====== DATA IN THIS EXERCISE ======

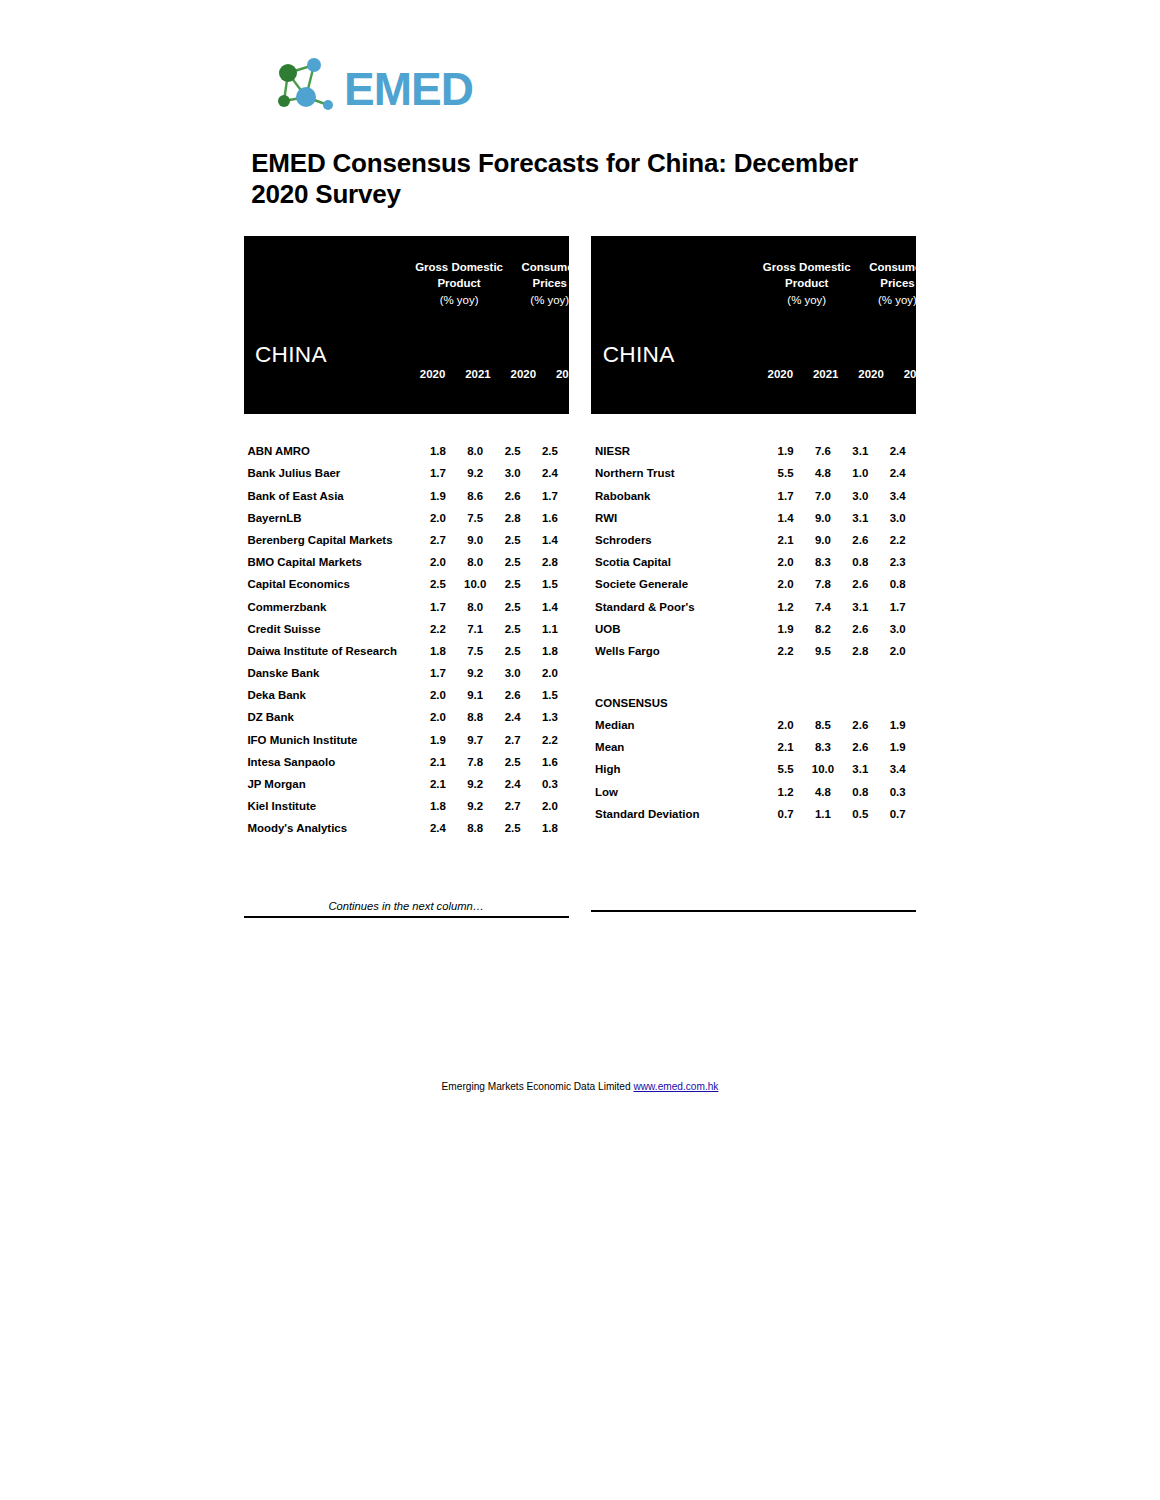EMED
EMED Consensus Forecasts for China: December 2020 Survey
Gross Domestic
Product
(% yoy)
Consumer
Prices
(% yoy)
CHINA
2020202120202021
| ABN AMRO | 1.8 | 8.0 | 2.5 | 2.5 |
| Bank Julius Baer | 1.7 | 9.2 | 3.0 | 2.4 |
| Bank of East Asia | 1.9 | 8.6 | 2.6 | 1.7 |
| BayernLB | 2.0 | 7.5 | 2.8 | 1.6 |
| Berenberg Capital Markets | 2.7 | 9.0 | 2.5 | 1.4 |
| BMO Capital Markets | 2.0 | 8.0 | 2.5 | 2.8 |
| Capital Economics | 2.5 | 10.0 | 2.5 | 1.5 |
| Commerzbank | 1.7 | 8.0 | 2.5 | 1.4 |
| Credit Suisse | 2.2 | 7.1 | 2.5 | 1.1 |
| Daiwa Institute of Research | 1.8 | 7.5 | 2.5 | 1.8 |
| Danske Bank | 1.7 | 9.2 | 3.0 | 2.0 |
| Deka Bank | 2.0 | 9.1 | 2.6 | 1.5 |
| DZ Bank | 2.0 | 8.8 | 2.4 | 1.3 |
| IFO Munich Institute | 1.9 | 9.7 | 2.7 | 2.2 |
| Intesa Sanpaolo | 2.1 | 7.8 | 2.5 | 1.6 |
| JP Morgan | 2.1 | 9.2 | 2.4 | 0.3 |
| Kiel Institute | 1.8 | 9.2 | 2.7 | 2.0 |
| Moody's Analytics | 2.4 | 8.8 | 2.5 | 1.8 |
Continues in the next column…
Gross Domestic
Product
(% yoy)
Consumer
Prices
(% yoy)
CHINA
2020202120202021
| NIESR | 1.9 | 7.6 | 3.1 | 2.4 |
| Northern Trust | 5.5 | 4.8 | 1.0 | 2.4 |
| Rabobank | 1.7 | 7.0 | 3.0 | 3.4 |
| RWI | 1.4 | 9.0 | 3.1 | 3.0 |
| Schroders | 2.1 | 9.0 | 2.6 | 2.2 |
| Scotia Capital | 2.0 | 8.3 | 0.8 | 2.3 |
| Societe Generale | 2.0 | 7.8 | 2.6 | 0.8 |
| Standard & Poor's | 1.2 | 7.4 | 3.1 | 1.7 |
| UOB | 1.9 | 8.2 | 2.6 | 3.0 |
| Wells Fargo | 2.2 | 9.5 | 2.8 | 2.0 |
| CONSENSUS | | | | |
| Median | 2.0 | 8.5 | 2.6 | 1.9 |
| Mean | 2.1 | 8.3 | 2.6 | 1.9 |
| High | 5.5 | 10.0 | 3.1 | 3.4 |
| Low | 1.2 | 4.8 | 0.8 | 0.3 |
| Standard Deviation | 0.7 | 1.1 | 0.5 | 0.7 |
Emerging Markets Economic Data Limited www.emed.com.hk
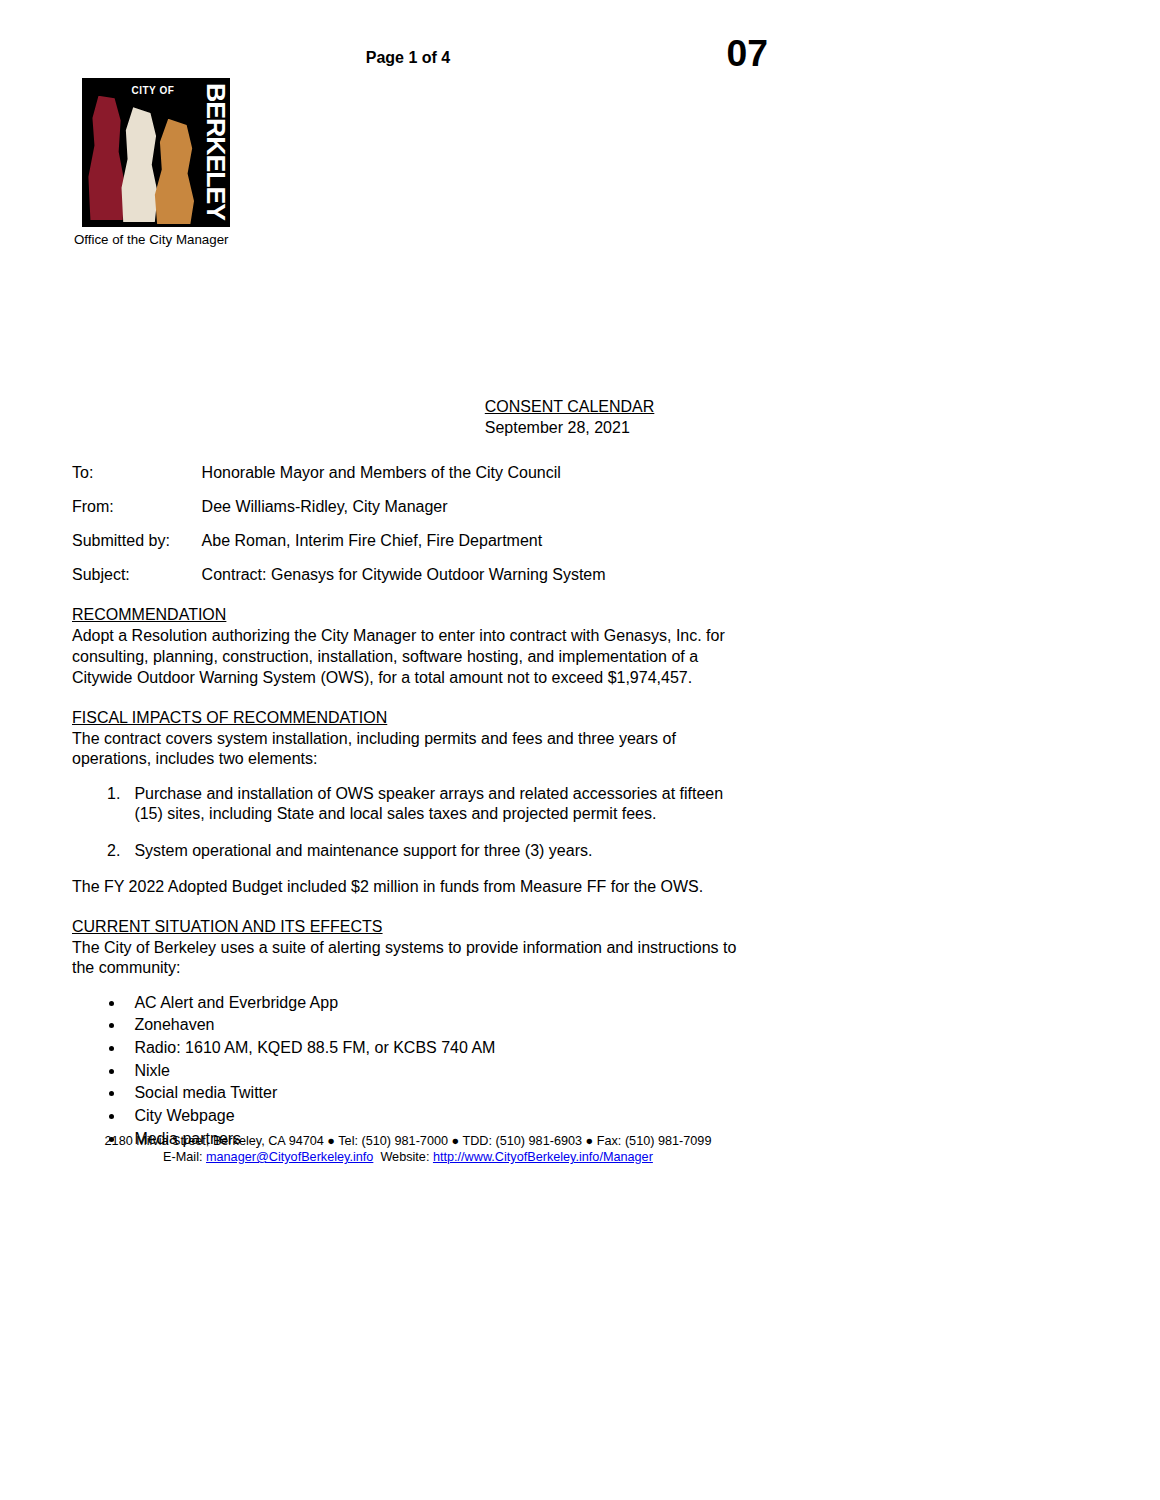07
Page 1 of 4
CITY OF
BERKELEY
Office of the City Manager
CONSENT CALENDAR
September 28, 2021
To:
Honorable Mayor and Members of the City Council
From:
Dee Williams-Ridley, City Manager
Submitted by:
Abe Roman, Interim Fire Chief, Fire Department
Subject:
Contract: Genasys for Citywide Outdoor Warning System
RECOMMENDATION
Adopt a Resolution authorizing the City Manager to enter into contract with Genasys, Inc. for consulting, planning, construction, installation, software hosting, and implementation of a Citywide Outdoor Warning System (OWS), for a total amount not to exceed $1,974,457.
FISCAL IMPACTS OF RECOMMENDATION
The contract covers system installation, including permits and fees and three years of operations, includes two elements:
Purchase and installation of OWS speaker arrays and related accessories at fifteen (15) sites, including State and local sales taxes and projected permit fees.
System operational and maintenance support for three (3) years.
The FY 2022 Adopted Budget included $2 million in funds from Measure FF for the OWS.
CURRENT SITUATION AND ITS EFFECTS
The City of Berkeley uses a suite of alerting systems to provide information and instructions to the community:
AC Alert and Everbridge App
Zonehaven
Radio: 1610 AM, KQED 88.5 FM, or KCBS 740 AM
Nixle
Social media Twitter
City Webpage
Media partners
2180 Milvia Street, Berkeley, CA 94704 ● Tel: (510) 981-7000 ● TDD: (510) 981-6903 ● Fax: (510) 981-7099
E-Mail: manager@CityofBerkeley.info Website: http://www.CityofBerkeley.info/Manager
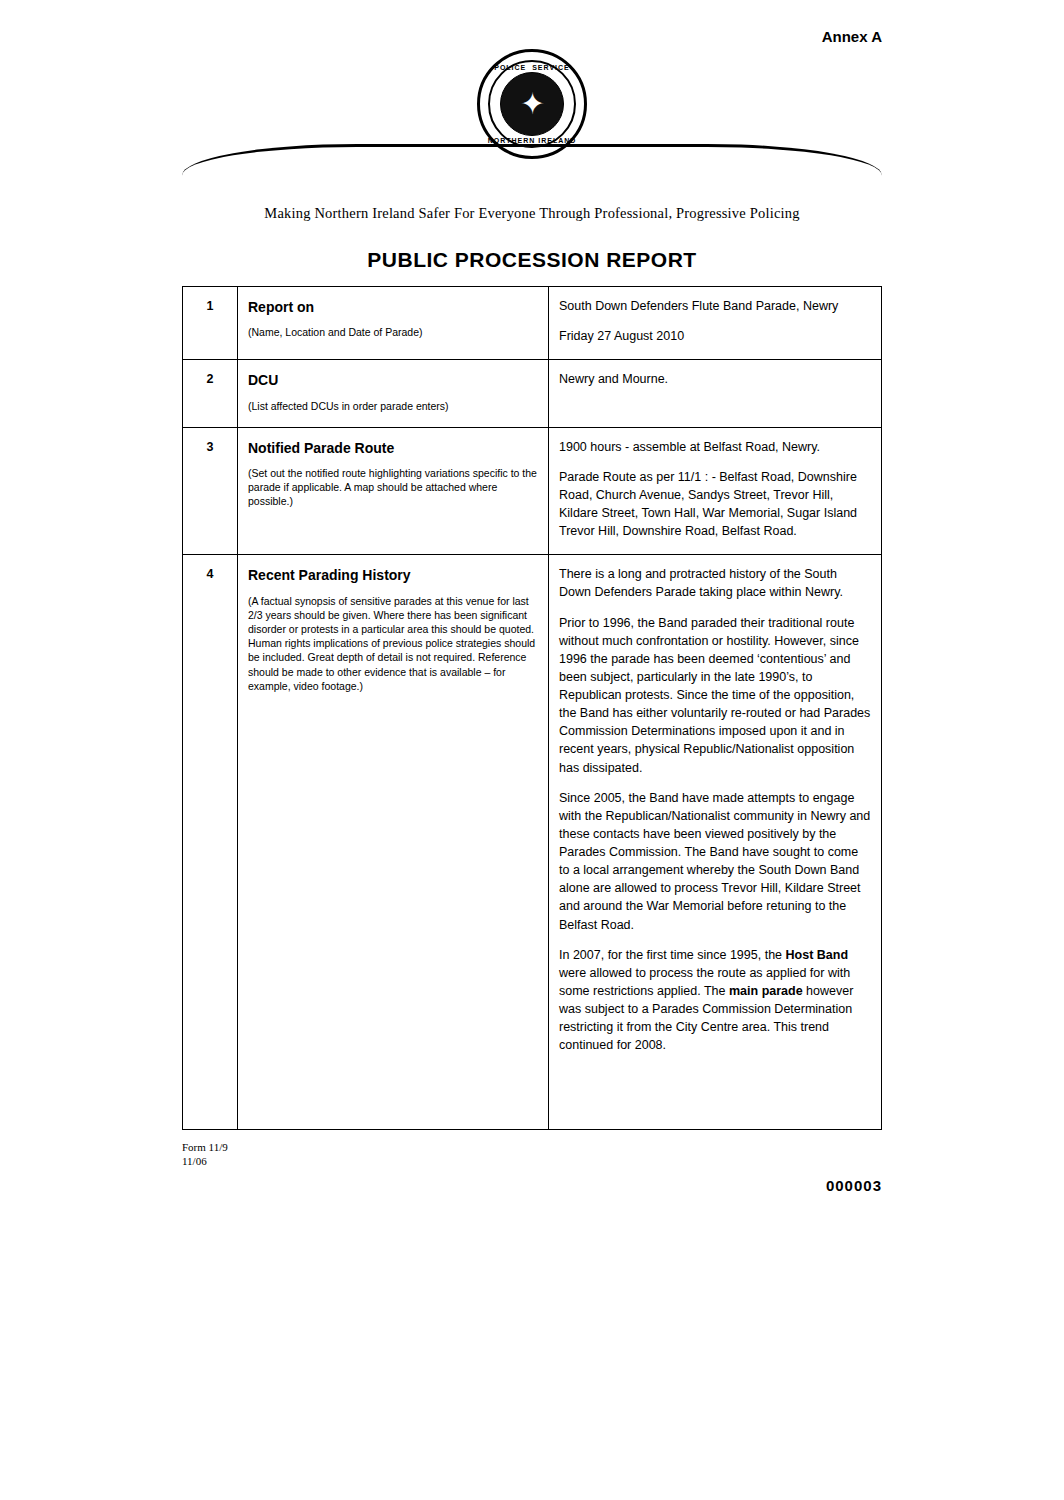Annex A
POLICE SERVICE
✦
NORTHERN IRELAND
Making Northern Ireland Safer For Everyone Through Professional, Progressive Policing
PUBLIC PROCESSION REPORT
| 1 | Report on (Name, Location and Date of Parade) | South Down Defenders Flute Band Parade, Newry Friday 27 August 2010 |
| 2 | DCU (List affected DCUs in order parade enters) | Newry and Mourne. |
| 3 | Notified Parade Route (Set out the notified route highlighting variations specific to the parade if applicable. A map should be attached where possible.) | 1900 hours - assemble at Belfast Road, Newry. Parade Route as per 11/1 : - Belfast Road, Downshire Road, Church Avenue, Sandys Street, Trevor Hill, Kildare Street, Town Hall, War Memorial, Sugar Island Trevor Hill, Downshire Road, Belfast Road. |
| 4 | Recent Parading History (A factual synopsis of sensitive parades at this venue for last 2/3 years should be given. Where there has been significant disorder or protests in a particular area this should be quoted. Human rights implications of previous police strategies should be included. Great depth of detail is not required. Reference should be made to other evidence that is available – for example, video footage.) | There is a long and protracted history of the South Down Defenders Parade taking place within Newry. Prior to 1996, the Band paraded their traditional route without much confrontation or hostility. However, since 1996 the parade has been deemed ‘contentious’ and been subject, particularly in the late 1990’s, to Republican protests. Since the time of the opposition, the Band has either voluntarily re-routed or had Parades Commission Determinations imposed upon it and in recent years, physical Republic/Nationalist opposition has dissipated. Since 2005, the Band have made attempts to engage with the Republican/Nationalist community in Newry and these contacts have been viewed positively by the Parades Commission. The Band have sought to come to a local arrangement whereby the South Down Band alone are allowed to process Trevor Hill, Kildare Street and around the War Memorial before retuning to the Belfast Road. In 2007, for the first time since 1995, the Host Band were allowed to process the route as applied for with some restrictions applied. The main parade however was subject to a Parades Commission Determination restricting it from the City Centre area. This trend continued for 2008. |
Form 11/9
11/06
000003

======

■ **WHAT IS BEING ASKED**
Could you restate the material word for word, skipping any pictures it holds?

■ **RESPONSE BOX**
EMED
EMED Consensus Forecasts for China: December 2020 Survey
Gross Domestic
Product
(% yoy)
Consumer
Prices
(% yoy)
CHINA
2020202120202021
| ABN AMRO | 1.8 | 8.0 | 2.5 | 2.5 |
| Bank Julius Baer | 1.7 | 9.2 | 3.0 | 2.4 |
| Bank of East Asia | 1.9 | 8.6 | 2.6 | 1.7 |
| BayernLB | 2.0 | 7.5 | 2.8 | 1.6 |
| Berenberg Capital Markets | 2.7 | 9.0 | 2.5 | 1.4 |
| BMO Capital Markets | 2.0 | 8.0 | 2.5 | 2.8 |
| Capital Economics | 2.5 | 10.0 | 2.5 | 1.5 |
| Commerzbank | 1.7 | 8.0 | 2.5 | 1.4 |
| Credit Suisse | 2.2 | 7.1 | 2.5 | 1.1 |
| Daiwa Institute of Research | 1.8 | 7.5 | 2.5 | 1.8 |
| Danske Bank | 1.7 | 9.2 | 3.0 | 2.0 |
| Deka Bank | 2.0 | 9.1 | 2.6 | 1.5 |
| DZ Bank | 2.0 | 8.8 | 2.4 | 1.3 |
| IFO Munich Institute | 1.9 | 9.7 | 2.7 | 2.2 |
| Intesa Sanpaolo | 2.1 | 7.8 | 2.5 | 1.6 |
| JP Morgan | 2.1 | 9.2 | 2.4 | 0.3 |
| Kiel Institute | 1.8 | 9.2 | 2.7 | 2.0 |
| Moody's Analytics | 2.4 | 8.8 | 2.5 | 1.8 |
Continues in the next column…
Gross Domestic
Product
(% yoy)
Consumer
Prices
(% yoy)
CHINA
2020202120202021
| NIESR | 1.9 | 7.6 | 3.1 | 2.4 |
| Northern Trust | 5.5 | 4.8 | 1.0 | 2.4 |
| Rabobank | 1.7 | 7.0 | 3.0 | 3.4 |
| RWI | 1.4 | 9.0 | 3.1 | 3.0 |
| Schroders | 2.1 | 9.0 | 2.6 | 2.2 |
| Scotia Capital | 2.0 | 8.3 | 0.8 | 2.3 |
| Societe Generale | 2.0 | 7.8 | 2.6 | 0.8 |
| Standard & Poor's | 1.2 | 7.4 | 3.1 | 1.7 |
| UOB | 1.9 | 8.2 | 2.6 | 3.0 |
| Wells Fargo | 2.2 | 9.5 | 2.8 | 2.0 |
| CONSENSUS | | | | |
| Median | 2.0 | 8.5 | 2.6 | 1.9 |
| Mean | 2.1 | 8.3 | 2.6 | 1.9 |
| High | 5.5 | 10.0 | 3.1 | 3.4 |
| Low | 1.2 | 4.8 | 0.8 | 0.3 |
| Standard Deviation | 0.7 | 1.1 | 0.5 | 0.7 |
Emerging Markets Economic Data Limited www.emed.com.hk
07
Page 1 of 4
CITY OF
BERKELEY
Office of the City Manager
CONSENT CALENDAR
September 28, 2021
To:
Honorable Mayor and Members of the City Council
From:
Dee Williams-Ridley, City Manager
Submitted by:
Abe Roman, Interim Fire Chief, Fire Department
Subject:
Contract: Genasys for Citywide Outdoor Warning System
RECOMMENDATION
Adopt a Resolution authorizing the City Manager to enter into contract with Genasys, Inc. for consulting, planning, construction, installation, software hosting, and implementation of a Citywide Outdoor Warning System (OWS), for a total amount not to exceed $1,974,457.
FISCAL IMPACTS OF RECOMMENDATION
The contract covers system installation, including permits and fees and three years of operations, includes two elements:
Purchase and installation of OWS speaker arrays and related accessories at fifteen (15) sites, including State and local sales taxes and projected permit fees.
System operational and maintenance support for three (3) years.
The FY 2022 Adopted Budget included $2 million in funds from Measure FF for the OWS.
CURRENT SITUATION AND ITS EFFECTS
The City of Berkeley uses a suite of alerting systems to provide information and instructions to the community:
AC Alert and Everbridge App
Zonehaven
Radio: 1610 AM, KQED 88.5 FM, or KCBS 740 AM
Nixle
Social media Twitter
City Webpage
Media partners
2180 Milvia Street, Berkeley, CA 94704 ● Tel: (510) 981-7000 ● TDD: (510) 981-6903 ● Fax: (510) 981-7099
E-Mail: manager@CityofBerkeley.info Website: http://www.CityofBerkeley.info/Manager
Annex A
POLICE SERVICE
✦
NORTHERN IRELAND
Making Northern Ireland Safer For Everyone Through Professional, Progressive Policing
PUBLIC PROCESSION REPORT
| 1 | Report on (Name, Location and Date of Parade) | South Down Defenders Flute Band Parade, Newry Friday 27 August 2010 |
| 2 | DCU (List affected DCUs in order parade enters) | Newry and Mourne. |
| 3 | Notified Parade Route (Set out the notified route highlighting variations specific to the parade if applicable. A map should be attached where possible.) | 1900 hours - assemble at Belfast Road, Newry. Parade Route as per 11/1 : - Belfast Road, Downshire Road, Church Avenue, Sandys Street, Trevor Hill, Kildare Street, Town Hall, War Memorial, Sugar Island Trevor Hill, Downshire Road, Belfast Road. |
| 4 | Recent Parading History (A factual synopsis of sensitive parades at this venue for last 2/3 years should be given. Where there has been significant disorder or protests in a particular area this should be quoted. Human rights implications of previous police strategies should be included. Great depth of detail is not required. Reference should be made to other evidence that is available – for example, video footage.) | There is a long and protracted history of the South Down Defenders Parade taking place within Newry. Prior to 1996, the Band paraded their traditional route without much confrontation or hostility. However, since 1996 the parade has been deemed ‘contentious’ and been subject, particularly in the late 1990’s, to Republican protests. Since the time of the opposition, the Band has either voluntarily re-routed or had Parades Commission Determinations imposed upon it and in recent years, physical Republic/Nationalist opposition has dissipated. Since 2005, the Band have made attempts to engage with the Republican/Nationalist community in Newry and these contacts have been viewed positively by the Parades Commission. The Band have sought to come to a local arrangement whereby the South Down Band alone are allowed to process Trevor Hill, Kildare Street and around the War Memorial before retuning to the Belfast Road. In 2007, for the first time since 1995, the Host Band were allowed to process the route as applied for with some restrictions applied. The main parade however was subject to a Parades Commission Determination restricting it from the City Centre area. This trend continued for 2008. |
Form 11/9
11/06
000003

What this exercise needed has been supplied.